● **Task prompt**
In the study-limitations passage, which other indicators of stress does the study say it was unable to examine?

● **Selected passage**
---*---

The primary intention of this study was to understand whether cumulative risk, of chemical and nonchemical exposures, was associated with SGA in a healthy population of women, which included women who were obese but otherwise healthy. Investigating women who do not present prior health issues results in the exclusion of higher-risk women. If the examined risk factors are associated with intermediates, selection bias could exist; regardless, this fact limits generalizability. Studying the effects in more-exposed and/or less-healthy populations is an important next step in this research. While we chose variables that have effects on fetal growth, there may have been other variables that could be more appropriate for this analysis that were not measured for this study. Other chemical exposures, such as PCBs, air pollution, or other environmental pollutants, may interact with heavy metals, but cannot be studied in this secondary data analysis [11
]. We were similarly limited to the psychosocial stress measures studied in this analysis; we were unable to study other indicators of stress, such as childhood traumatic events or post-traumatic stress disorder (PTSD), which have also been associated with adverse birth outcomes [44
]. Each factor studied is affected by a degree of measurement error; some of them, such as stress and metal levels, may change over time as well. (Age is likely to be a susceptibility factor, but thoroughly examining this interaction would require multiple measures over time.) Combining multiple imperfectly measured variables can attenuate effects under some circumstances [88
]. As methods for combined exposure analysis develop, the degree to which errors are amplified will need to be assessed. The study also suffers from missing data, as illustrated in Figure 1
. One limitation of WQS, or any assessment studying cumulative risk, is that the many exposure variables included in the study will inevitably lead to more missing data compared to traditional studies, which only assess one exposure variable with one outcome. To the extent that missing data is informative or associated with exposure and outcome, this may bias the sample; most likely, women with complete data will be at lower risk than the overall cohort.

---*---

● **Supplied data**
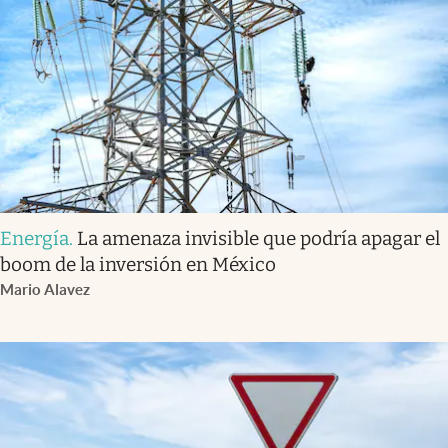
Energía
.
La amenaza invisible que podría apagar el
boom de la inversión en México
Mario Alavez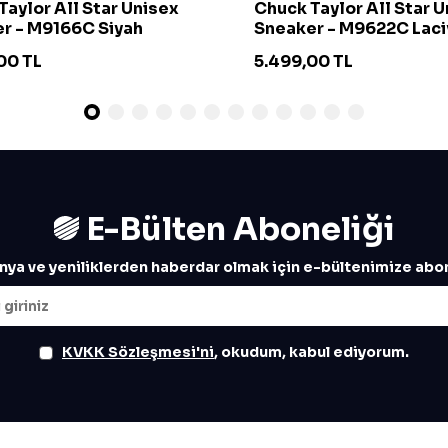
Taylor All Star Unisex
Chuck Taylor All Star 
r - M9166C Siyah
Sneaker - M9622C Laci
00
TL
5.499,00
TL
E-Bülten Aboneliği
ya ve yeniliklerden haberdar olmak için e-bültenimize abon
KVKK Sözleşmesi'ni
, okudum, kabul ediyorum.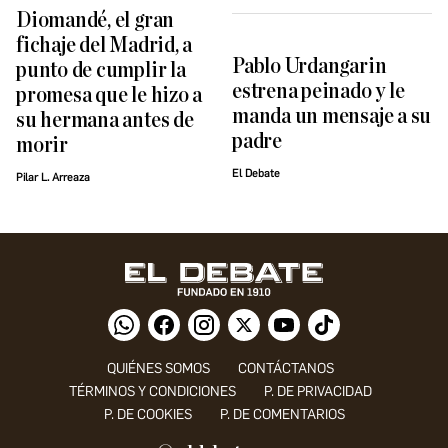
Diomandé, el gran
fichaje del Madrid, a
Pablo Urdangarin
punto de cumplir la
estrena peinado y le
promesa que le hizo a
manda un mensaje a su
su hermana antes de
padre
morir
El Debate
Pilar L. Arreaza
QUIÉNES SOMOS
CONTÁCTANOS
TÉRMINOS Y CONDICIONES
P. DE PRIVACIDAD
P. DE COOKIES
P. DE COMENTARIOS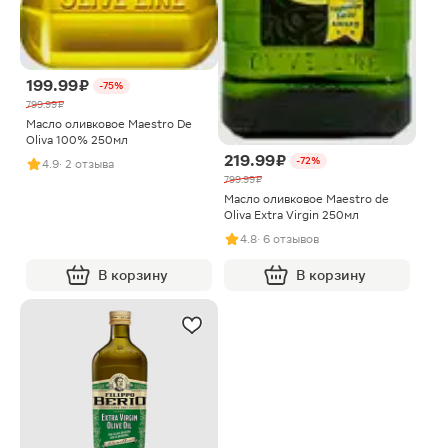
199.99 ₽
-75%
799.99 ₽
Масло оливковое Maestro De
Oliva 100% 250мл
219.99 ₽
-72%
4.9
· 2 отзыва
799.99 ₽
Масло оливковое Maestro de
Oliva Extra Virgin 250мл
4.8
· 6 отзывов
В корзину
В корзину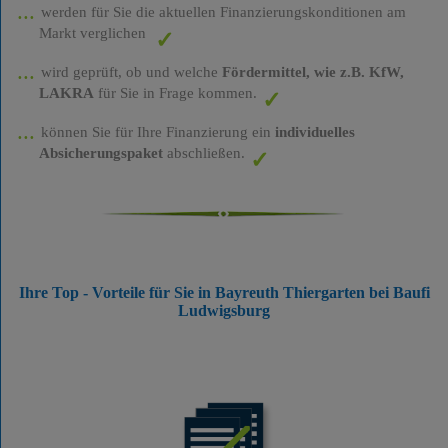
werden für Sie die aktuellen Finanzierungskonditionen am
Markt verglichen
wird geprüft, ob und welche
Fördermittel, wie z.B. KfW,
LAKRA
für Sie in Frage kommen.
können Sie für Ihre Finanzierung ein
individuelles
Absicherungspaket
abschließen.
Ihre Top - Vorteile für Sie in Bayreuth Thiergarten bei Baufi
Ludwigsburg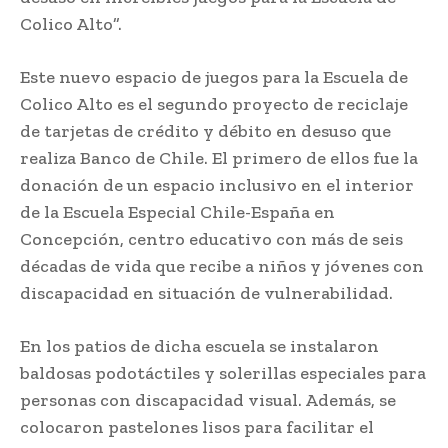
Colico Alto”.
Este nuevo espacio de juegos para la Escuela de
Colico Alto es el segundo proyecto de reciclaje
de tarjetas de crédito y débito en desuso que
realiza Banco de Chile. El primero de ellos fue la
donación de un espacio inclusivo en el interior
de la Escuela Especial Chile-España en
Concepción, centro educativo con más de seis
décadas de vida que recibe a niños y jóvenes con
discapacidad en situación de vulnerabilidad.
En los patios de dicha escuela se instalaron
baldosas podotáctiles y solerillas especiales para
personas con discapacidad visual. Además, se
colocaron pastelones lisos para facilitar el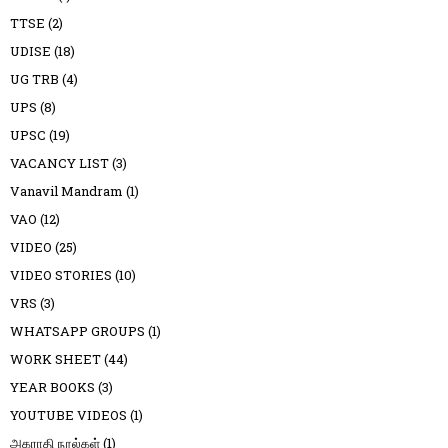
TTSE
(2)
UDISE
(18)
UG TRB
(4)
UPS
(8)
UPSC
(19)
VACANCY LIST
(3)
Vanavil Mandram
(1)
VAO
(12)
VIDEO
(25)
VIDEO STORIES
(10)
VRS
(3)
WHATSAPP GROUPS
(1)
WORK SHEET
(44)
YEAR BOOKS
(3)
YOUTUBE VIDEOS
(1)
அகராதி நூல்கள்
(1)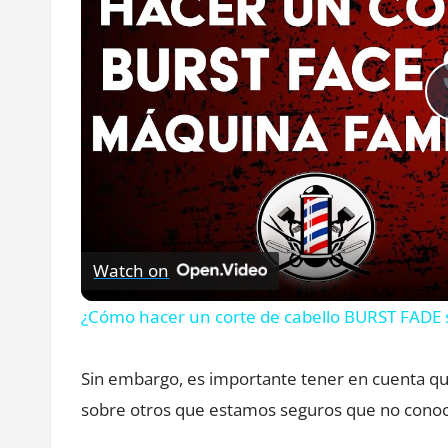
Watch on
¿Cómo hacer un corte de cabello BURST FADE s
Sin embargo, es importante tener en cuenta que
sobre otros que estamos seguros que no conocí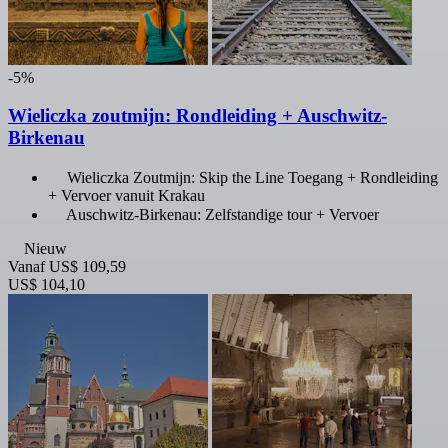
-5%
Wieliczka zoutmijn: Rondleiding + Auschwitz-
Birkenau
Wieliczka Zoutmijn: Skip the Line Toegang + Rondleiding
+ Vervoer vanuit Krakau
Auschwitz-Birkenau: Zelfstandige tour + Vervoer
Nieuw
Vanaf
US$ 109,59
US$ 104,10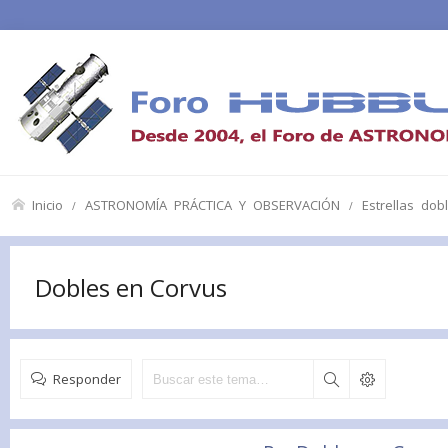
Inicio
ASTRONOMÍA PRÁCTICA Y OBSERVACIÓN
Estrellas dob
Dobles en Corvus
Responder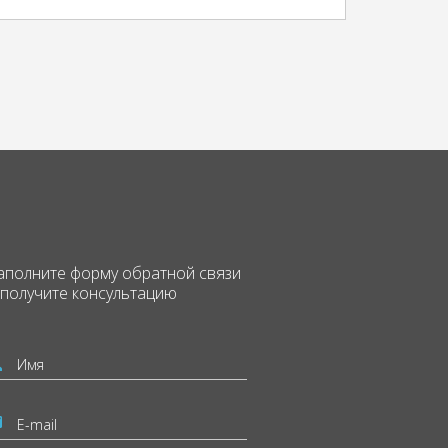
аполните форму
обратной связи
 получите консультацию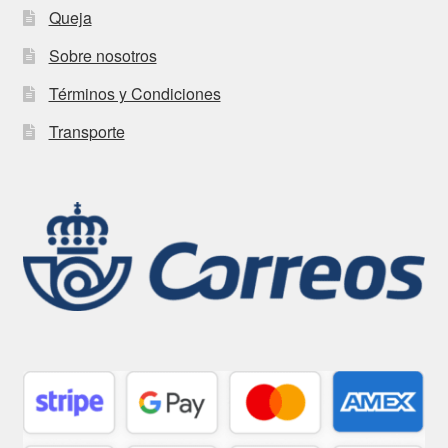
Queja
Sobre nosotros
Términos y Condiciones
Transporte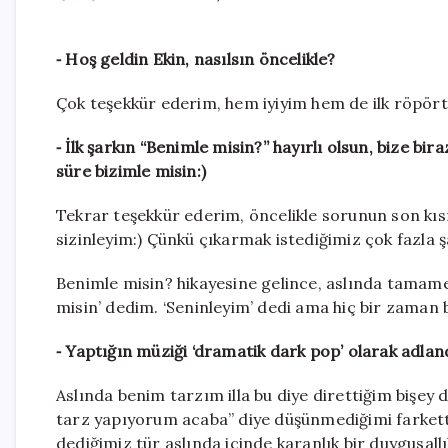
⁃ Hoş geldin Ekin, nasılsın öncelikle?
Çok teşekkür ederim, hem iyiyim hem de ilk röpör
⁃ İlk şarkın “Benimle misin?” hayırlı olsun, bize b
süre bizimle misin:)
Tekrar teşekkür ederim, öncelikle sorunun son kı
sizinleyim:) Çünkü çıkarmak istediğimiz çok fazl
Benimle misin? hikayesine gelince, aslında tamame
misin’ dedim. ‘Seninleyim’ dedi ama hiç bir zaman 
⁃ Yaptığın müziği ‘dramatik dark pop’ olarak adland
Aslında benim tarzım illa bu diye direttiğim bişey 
tarz yapıyorum acaba” diye düşünmediğimi farkett
dediğimiz tür aslında içinde karanlık bir duygusal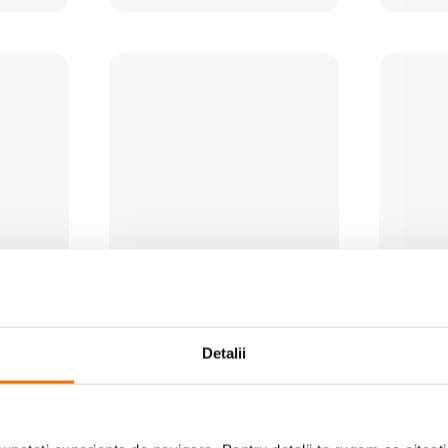
95 52mm
Kaiser Capac Snap-On, 46mm
Nisi Filt
(0)
Detalii
19
lei
119
le
99
99
PRP:
30
lei
00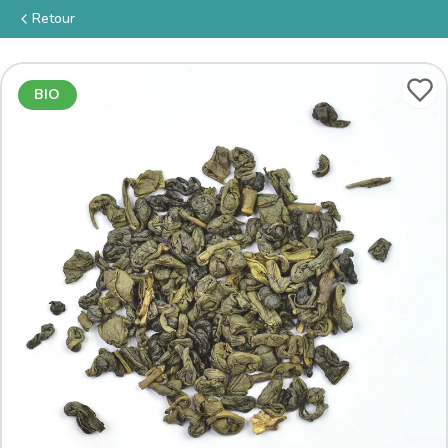
Retour
BIO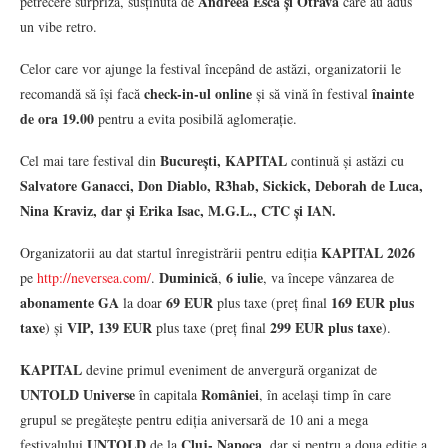
Andreea Esca și Otravă
petrecere surpriză, susținută de
care au adus
un vibe retro.
Celor care vor ajunge la festival începând de astăzi, organizatorii le
check-in-ul online
înainte
recomandă să își facă
și să vină în festival
de ora 19.00
pentru a evita posibilă aglomerație.
București, KAPITAL
Cel mai tare festival din
continuă și astăzi cu
Salvatore Ganacci, Don Diablo, R3hab, Sickick, Deborah de Luca,
Nina Kraviz, dar și Erika Isac, M.G.L., CTC și IAN.
KAPITAL 2026
Organizatorii au dat startul înregistrării pentru ediția
Duminică
6 iulie
pe
http://neversea.com/
.
,
, va începe vânzarea de
abonamente
GA
69 EUR
169 EUR plus
la doar
plus taxe (preț final
taxe
VIP, 139 EUR
299 EUR plus taxe
) și
plus taxe (preț final
).
KAPITAL
devine primul eveniment de anvergură organizat de
UNTOLD Universe
României
în capitala
, în același timp în care
grupul se pregătește pentru ediția aniversară de 10 ani a mega
UNTOLD
Cluj- Napoca
festivalului
de la
, dar și pentru a doua ediție a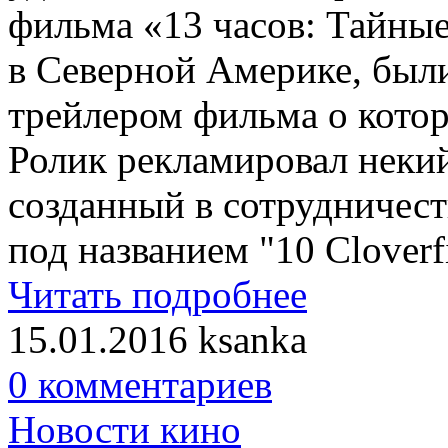
фильма «13 часов: Тайные
в Северной Америке, был
трейлером фильма о котор
Ролик рекламировал некий
созданный в сотрудничест
под названием "10 Cloverf
Читать подробнее
15.01.2016
ksanka
0 комментариев
Новости кино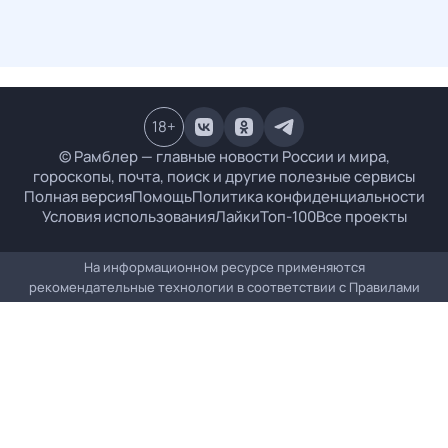
18
+
© Рамблер — главные новости России и мира,
гороскопы, почта, поиск и другие полезные сервисы
Полная версия
Помощь
Политика конфиденциальности
Условия использования
Лайки
Топ-100
Все проекты
На информационном ресурсе применяются
рекомендательные технологии в соответствии с
Правилами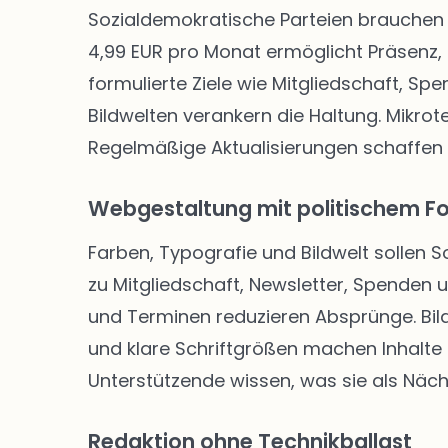
Sozialdemokratische Parteien brauchen 
4,99 EUR pro Monat ermöglicht Präsenz, 
formulierte Ziele wie Mitgliedschaft, Sp
Bildwelten verankern die Haltung. Mikro
Regelmäßige Aktualisierungen schaffen
Webgestaltung mit politischem F
Farben, Typografie und Bildwelt sollen 
zu Mitgliedschaft, Newsletter, Spenden
und Terminen reduzieren Absprünge. Bild
und klare Schriftgrößen machen Inhalte f
Unterstützende wissen, was sie als Näch
Redaktion ohne Technikballast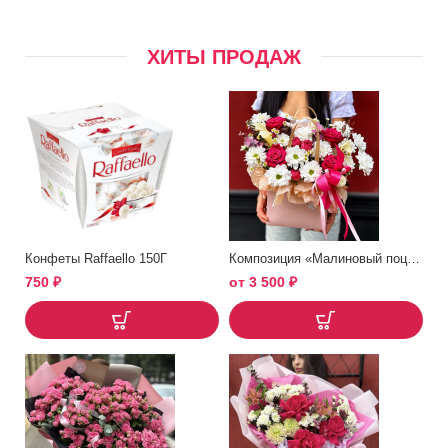
ХИТЫ ПРОДАЖ
Конфеты Raffaello 150Г
Композиция «Малиновый поцелуй»
750
₽
от
3 500
₽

---*---

● **Task response**
Childhood traumatic events and post-traumatic stress disorder (PTSD).